A more intensified regimen of decitabine (20 mg/m2 daily for 10 days) was applied to 53 patients (median age 74 years) who were unsuitable for standard chemotherapy, and the outcomes were encouraging.51 The CR rate was 47% and CRi 17%, with 30- and 60-day mortality rates of 2% and 15%, respectively. OS and disease-free survival durations were 55 and 46 weeks (median), respectively. Responses were present in all subgroups regardless of age, cytogenetics, leukocyte count, and antecedent myelodysplasia. The data from this small single-arm study are encouraging, but at this stage they are far from definitive. The sparse comparative data on demethylating agents vs intensive chemotherapy that have been published fail to show a clear advantage for intensive treatment. However, no long-term survival data have been reported after therapy with hypomethylating drugs. A prospective study comparing these agents with intensive treatment is yet to be conducted.

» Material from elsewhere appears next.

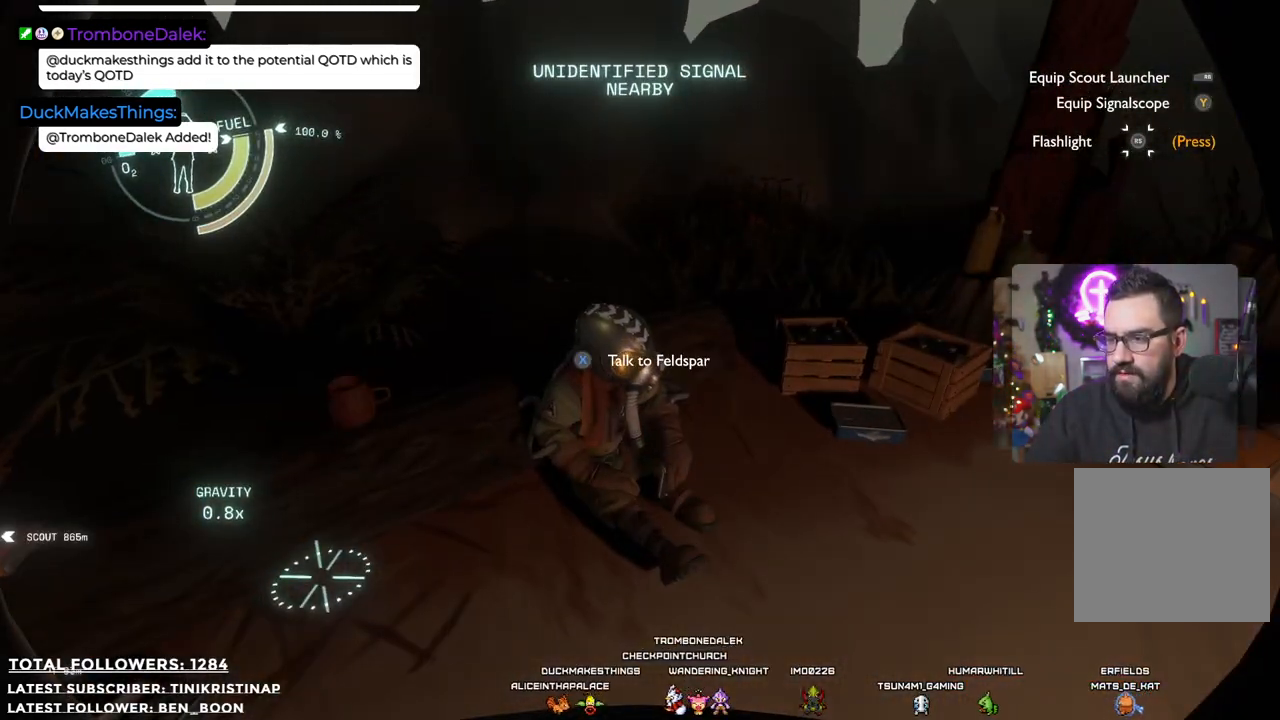
{"buttons": [], "left_stick": "center", "right_stick": "center", "events": []}
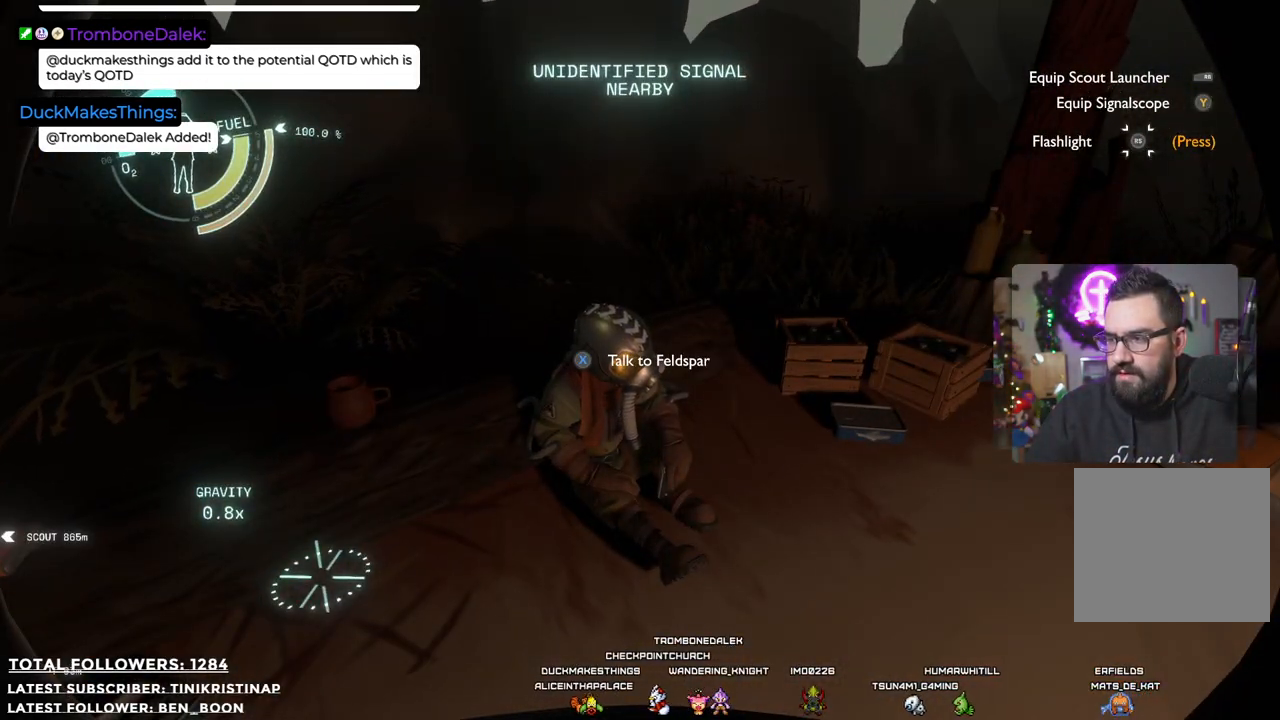
{"buttons": [], "left_stick": "up-right", "right_stick": "right", "events": [[100, "left_stick", "up-right"], [250, "right_stick", "right"]]}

Patient 4: A 72-year-old woman with intermediate-risk AML who declined a recommended intensive chemotherapy approach

At the time of diagnosis, this 72-year-old woman presented with recurrent upper airway infection. She was a widow and had no children and lived a solitary life. Her medical history was unremarkable. A complete blood cell count included a WBC of 3.8 × 109/L, neutrophils 0.4 × 109/L, Hgb 5.7 mmol/L, and platelets 23 × 109/L. Morphologic examination of the bone marrow revealed an AML without maturation, with 85% Sudan Black–positive blasts and immunophenotypic examination consistent with a myeloid leukemia. Cytogenetic evaluation showed a normal 46,XX karyotype. Molecular analysis did not reveal mutations of the NPM1, FLT3, or CEBPA genes, nor EVI-1 overexpression. Thus, the AML was prognostically classified as intermediate risk.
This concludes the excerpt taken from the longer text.